Le POM-H (homopolymère, tel que DuPont Delrin) offre une résistance à la traction et un module de flexion environ 10 % supérieurs à ceux du POM-C (copolymère, tel que Celanese Celcon ou BASF Ultraform). L’homopolymère est donc privilégié pour les composants mécaniques fortement sollicités, comme les engrenages et les clips structurels. Toutefois, le POM-C résiste nettement mieux aux alcalis forts, à l’eau chaude et à de nombreux solvants. Du point de vue de la transformation, le POM-C dispose d’une fenêtre de procédé légèrement plus large et tolère mieux les variations de température pendant le moulage. En matière de coût, les grades POM-H présentent généralement une majoration de 5 à 15 % par rapport aux grades POM-C comparables. Pour la plupart des applications générales, les deux matériaux donnent de bons résultats ; le choix dépend souvent de l’environnement chimique et thermique précis auquel la pièce sera exposée.
Les pièces en POM moulées par injection peuvent-elles être stérilisées pour des applications médicales ?

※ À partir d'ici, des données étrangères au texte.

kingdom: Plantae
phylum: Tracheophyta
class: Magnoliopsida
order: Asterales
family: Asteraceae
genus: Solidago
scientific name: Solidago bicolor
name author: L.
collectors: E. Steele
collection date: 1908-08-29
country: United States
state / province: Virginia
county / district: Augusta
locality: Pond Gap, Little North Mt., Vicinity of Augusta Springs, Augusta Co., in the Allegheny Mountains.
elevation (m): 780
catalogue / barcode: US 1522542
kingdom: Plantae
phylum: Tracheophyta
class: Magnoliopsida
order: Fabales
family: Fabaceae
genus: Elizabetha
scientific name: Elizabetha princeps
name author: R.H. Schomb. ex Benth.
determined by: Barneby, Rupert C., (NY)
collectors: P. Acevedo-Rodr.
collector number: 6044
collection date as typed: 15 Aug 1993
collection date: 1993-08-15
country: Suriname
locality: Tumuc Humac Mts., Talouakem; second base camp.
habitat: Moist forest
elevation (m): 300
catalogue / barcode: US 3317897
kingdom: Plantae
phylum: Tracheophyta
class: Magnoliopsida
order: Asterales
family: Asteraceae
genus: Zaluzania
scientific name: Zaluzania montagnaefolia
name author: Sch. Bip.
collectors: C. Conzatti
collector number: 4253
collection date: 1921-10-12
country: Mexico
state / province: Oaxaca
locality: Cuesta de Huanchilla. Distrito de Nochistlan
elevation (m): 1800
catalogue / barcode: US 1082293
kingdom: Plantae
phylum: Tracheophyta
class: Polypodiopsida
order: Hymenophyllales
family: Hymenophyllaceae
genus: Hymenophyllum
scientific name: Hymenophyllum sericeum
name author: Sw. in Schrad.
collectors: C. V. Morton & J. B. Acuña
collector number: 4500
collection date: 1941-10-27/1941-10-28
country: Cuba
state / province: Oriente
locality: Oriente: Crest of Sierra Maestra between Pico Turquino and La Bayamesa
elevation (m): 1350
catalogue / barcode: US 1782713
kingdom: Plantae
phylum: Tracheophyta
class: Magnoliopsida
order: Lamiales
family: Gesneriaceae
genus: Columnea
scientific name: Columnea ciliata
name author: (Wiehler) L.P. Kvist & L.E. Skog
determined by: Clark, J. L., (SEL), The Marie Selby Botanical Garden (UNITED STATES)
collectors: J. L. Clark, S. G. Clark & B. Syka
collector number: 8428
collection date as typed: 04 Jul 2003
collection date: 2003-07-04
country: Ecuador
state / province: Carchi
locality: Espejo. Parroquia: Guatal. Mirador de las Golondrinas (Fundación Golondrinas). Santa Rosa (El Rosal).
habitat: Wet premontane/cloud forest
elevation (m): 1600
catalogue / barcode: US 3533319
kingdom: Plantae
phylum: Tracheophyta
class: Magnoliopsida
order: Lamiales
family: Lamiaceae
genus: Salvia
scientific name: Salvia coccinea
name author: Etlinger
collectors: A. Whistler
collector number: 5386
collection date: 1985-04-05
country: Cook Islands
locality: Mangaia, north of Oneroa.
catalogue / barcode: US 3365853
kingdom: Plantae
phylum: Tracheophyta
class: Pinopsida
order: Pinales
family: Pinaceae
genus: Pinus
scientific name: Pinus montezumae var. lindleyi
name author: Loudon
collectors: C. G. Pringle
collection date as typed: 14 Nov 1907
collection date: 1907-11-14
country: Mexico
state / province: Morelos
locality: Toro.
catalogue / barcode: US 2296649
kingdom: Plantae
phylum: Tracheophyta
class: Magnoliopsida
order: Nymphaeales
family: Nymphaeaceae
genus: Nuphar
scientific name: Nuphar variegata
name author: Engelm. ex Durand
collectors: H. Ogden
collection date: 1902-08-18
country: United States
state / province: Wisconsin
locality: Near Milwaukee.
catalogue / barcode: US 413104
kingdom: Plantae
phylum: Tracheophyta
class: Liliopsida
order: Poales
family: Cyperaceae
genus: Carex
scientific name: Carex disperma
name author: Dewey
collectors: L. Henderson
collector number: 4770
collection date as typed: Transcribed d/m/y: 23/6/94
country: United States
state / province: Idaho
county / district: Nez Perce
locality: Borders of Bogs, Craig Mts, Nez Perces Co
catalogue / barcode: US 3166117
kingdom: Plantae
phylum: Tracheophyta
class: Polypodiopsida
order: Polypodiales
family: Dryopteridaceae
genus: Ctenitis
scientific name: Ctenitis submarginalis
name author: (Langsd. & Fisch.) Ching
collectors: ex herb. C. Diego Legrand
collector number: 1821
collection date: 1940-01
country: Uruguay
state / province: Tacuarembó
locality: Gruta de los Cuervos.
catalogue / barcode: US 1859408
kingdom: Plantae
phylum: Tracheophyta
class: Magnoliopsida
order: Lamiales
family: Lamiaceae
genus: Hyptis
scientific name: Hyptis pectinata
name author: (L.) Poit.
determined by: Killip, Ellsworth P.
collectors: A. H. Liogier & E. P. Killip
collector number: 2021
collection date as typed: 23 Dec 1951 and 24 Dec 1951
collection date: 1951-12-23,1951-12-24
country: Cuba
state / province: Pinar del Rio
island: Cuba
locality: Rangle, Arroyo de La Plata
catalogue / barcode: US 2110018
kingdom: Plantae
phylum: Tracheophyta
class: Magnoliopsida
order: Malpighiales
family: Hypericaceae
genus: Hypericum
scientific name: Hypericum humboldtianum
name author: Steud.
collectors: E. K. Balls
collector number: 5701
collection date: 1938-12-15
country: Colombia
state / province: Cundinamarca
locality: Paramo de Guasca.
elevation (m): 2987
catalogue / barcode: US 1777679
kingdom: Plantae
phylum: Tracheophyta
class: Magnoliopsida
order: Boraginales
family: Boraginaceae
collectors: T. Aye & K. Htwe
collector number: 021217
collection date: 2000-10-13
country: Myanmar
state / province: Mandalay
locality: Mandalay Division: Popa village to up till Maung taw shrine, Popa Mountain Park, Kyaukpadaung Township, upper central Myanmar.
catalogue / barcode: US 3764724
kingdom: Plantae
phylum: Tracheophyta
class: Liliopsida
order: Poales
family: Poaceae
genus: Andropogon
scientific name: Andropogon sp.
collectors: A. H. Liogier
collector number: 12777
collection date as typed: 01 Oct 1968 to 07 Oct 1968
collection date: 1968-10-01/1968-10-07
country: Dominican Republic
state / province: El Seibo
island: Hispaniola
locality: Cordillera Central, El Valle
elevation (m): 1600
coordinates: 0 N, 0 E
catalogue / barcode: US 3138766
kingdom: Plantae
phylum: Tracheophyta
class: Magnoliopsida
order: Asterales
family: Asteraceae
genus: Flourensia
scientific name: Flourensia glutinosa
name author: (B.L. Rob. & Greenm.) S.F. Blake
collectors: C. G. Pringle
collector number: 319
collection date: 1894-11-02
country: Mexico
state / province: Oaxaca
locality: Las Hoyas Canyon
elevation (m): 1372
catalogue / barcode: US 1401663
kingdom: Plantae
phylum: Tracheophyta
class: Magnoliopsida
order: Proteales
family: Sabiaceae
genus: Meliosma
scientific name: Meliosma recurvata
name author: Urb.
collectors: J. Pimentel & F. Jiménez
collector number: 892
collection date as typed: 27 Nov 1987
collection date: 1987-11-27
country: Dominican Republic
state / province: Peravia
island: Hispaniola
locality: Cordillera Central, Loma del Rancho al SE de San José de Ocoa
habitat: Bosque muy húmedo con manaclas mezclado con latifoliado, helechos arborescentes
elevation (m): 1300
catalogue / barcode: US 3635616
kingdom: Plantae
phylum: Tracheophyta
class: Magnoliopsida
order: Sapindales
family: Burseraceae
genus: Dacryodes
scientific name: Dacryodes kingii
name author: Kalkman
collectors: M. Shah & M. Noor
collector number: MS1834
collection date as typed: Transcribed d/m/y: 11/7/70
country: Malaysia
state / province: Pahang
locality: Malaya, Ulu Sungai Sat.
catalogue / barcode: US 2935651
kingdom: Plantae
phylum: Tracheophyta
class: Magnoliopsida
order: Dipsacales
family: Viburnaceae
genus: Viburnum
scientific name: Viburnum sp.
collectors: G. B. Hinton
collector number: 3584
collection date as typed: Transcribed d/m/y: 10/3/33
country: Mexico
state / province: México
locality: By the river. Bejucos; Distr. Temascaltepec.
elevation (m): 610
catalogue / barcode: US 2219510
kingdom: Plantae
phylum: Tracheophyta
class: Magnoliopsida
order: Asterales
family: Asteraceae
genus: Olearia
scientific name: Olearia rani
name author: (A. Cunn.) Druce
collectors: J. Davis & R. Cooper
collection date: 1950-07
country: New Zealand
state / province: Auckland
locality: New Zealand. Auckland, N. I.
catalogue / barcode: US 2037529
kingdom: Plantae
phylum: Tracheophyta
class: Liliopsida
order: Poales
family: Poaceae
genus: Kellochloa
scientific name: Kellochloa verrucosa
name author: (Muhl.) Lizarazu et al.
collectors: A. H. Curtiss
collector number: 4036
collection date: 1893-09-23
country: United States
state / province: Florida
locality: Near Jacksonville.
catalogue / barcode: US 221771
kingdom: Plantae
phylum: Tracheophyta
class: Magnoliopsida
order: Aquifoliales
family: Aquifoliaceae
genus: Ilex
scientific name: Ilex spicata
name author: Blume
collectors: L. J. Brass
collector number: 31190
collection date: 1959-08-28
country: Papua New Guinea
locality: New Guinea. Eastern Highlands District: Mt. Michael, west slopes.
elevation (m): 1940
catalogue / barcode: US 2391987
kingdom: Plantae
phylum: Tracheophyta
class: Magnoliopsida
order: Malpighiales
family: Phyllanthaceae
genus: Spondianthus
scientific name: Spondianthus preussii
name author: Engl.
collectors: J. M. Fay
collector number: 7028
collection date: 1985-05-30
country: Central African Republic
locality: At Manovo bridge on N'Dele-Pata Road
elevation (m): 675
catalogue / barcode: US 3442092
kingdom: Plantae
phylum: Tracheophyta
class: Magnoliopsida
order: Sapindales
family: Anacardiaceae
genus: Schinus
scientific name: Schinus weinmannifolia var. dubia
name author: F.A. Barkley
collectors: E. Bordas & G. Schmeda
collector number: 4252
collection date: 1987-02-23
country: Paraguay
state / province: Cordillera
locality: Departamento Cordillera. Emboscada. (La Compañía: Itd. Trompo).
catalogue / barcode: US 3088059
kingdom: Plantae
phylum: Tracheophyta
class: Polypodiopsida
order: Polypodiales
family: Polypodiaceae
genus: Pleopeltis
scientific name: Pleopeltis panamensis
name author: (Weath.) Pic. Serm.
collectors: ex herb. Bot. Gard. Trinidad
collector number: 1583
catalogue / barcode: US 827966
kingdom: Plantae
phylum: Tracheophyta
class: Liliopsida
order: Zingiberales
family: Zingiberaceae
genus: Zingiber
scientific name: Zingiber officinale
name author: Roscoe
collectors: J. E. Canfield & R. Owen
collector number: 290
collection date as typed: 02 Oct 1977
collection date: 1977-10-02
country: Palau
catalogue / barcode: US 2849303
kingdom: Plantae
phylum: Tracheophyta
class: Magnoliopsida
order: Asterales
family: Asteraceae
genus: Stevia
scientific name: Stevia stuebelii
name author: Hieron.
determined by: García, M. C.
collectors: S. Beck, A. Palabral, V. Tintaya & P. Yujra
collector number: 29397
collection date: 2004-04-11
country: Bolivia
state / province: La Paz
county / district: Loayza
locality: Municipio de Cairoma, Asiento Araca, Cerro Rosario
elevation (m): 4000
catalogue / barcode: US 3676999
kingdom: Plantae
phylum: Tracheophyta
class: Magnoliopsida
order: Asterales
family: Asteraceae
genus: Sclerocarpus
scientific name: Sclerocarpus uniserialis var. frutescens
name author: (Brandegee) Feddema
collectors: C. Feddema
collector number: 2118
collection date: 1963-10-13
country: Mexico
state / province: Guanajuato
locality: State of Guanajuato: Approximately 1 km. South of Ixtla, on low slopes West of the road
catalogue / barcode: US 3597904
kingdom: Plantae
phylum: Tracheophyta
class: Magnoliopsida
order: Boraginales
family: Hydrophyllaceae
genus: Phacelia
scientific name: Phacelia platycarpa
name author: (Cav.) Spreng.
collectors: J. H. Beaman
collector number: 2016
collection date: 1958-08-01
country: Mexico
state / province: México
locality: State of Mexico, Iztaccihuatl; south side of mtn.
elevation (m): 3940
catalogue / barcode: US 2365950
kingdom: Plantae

Oui, les pièces en POM peuvent être stérilisées à l’oxyde d’éthylène gazeux et par rayonnement gamma aux doses standard de stérilisation des dispositifs médicaux. Ces méthodes sont compatibles avec le POM, car le matériau conserve ses propriétés mécaniques aux températures et niveaux de rayonnement concernés. Toutefois, le POM ne convient pas à la stérilisation en autoclave ou à la vapeur à 121 degrees Celsius, car cette température dépasse la température de fléchissement sous charge du matériau (approximately 158 to 170 degrees Celsius depending on grade) et provoquerait une déformation permanente. Pour les applications de dispositifs médicaux nécessitant des cycles de stérilisation répétés, les grades POM-C sont généralement privilégiés en raison de leur stabilité thermique légèrement supérieure. Vérifiez toujours la compatibilité de la stérilisation auprès du fournisseur du grade de POM concerné avant de qualifier un matériau pour un dispositif médical.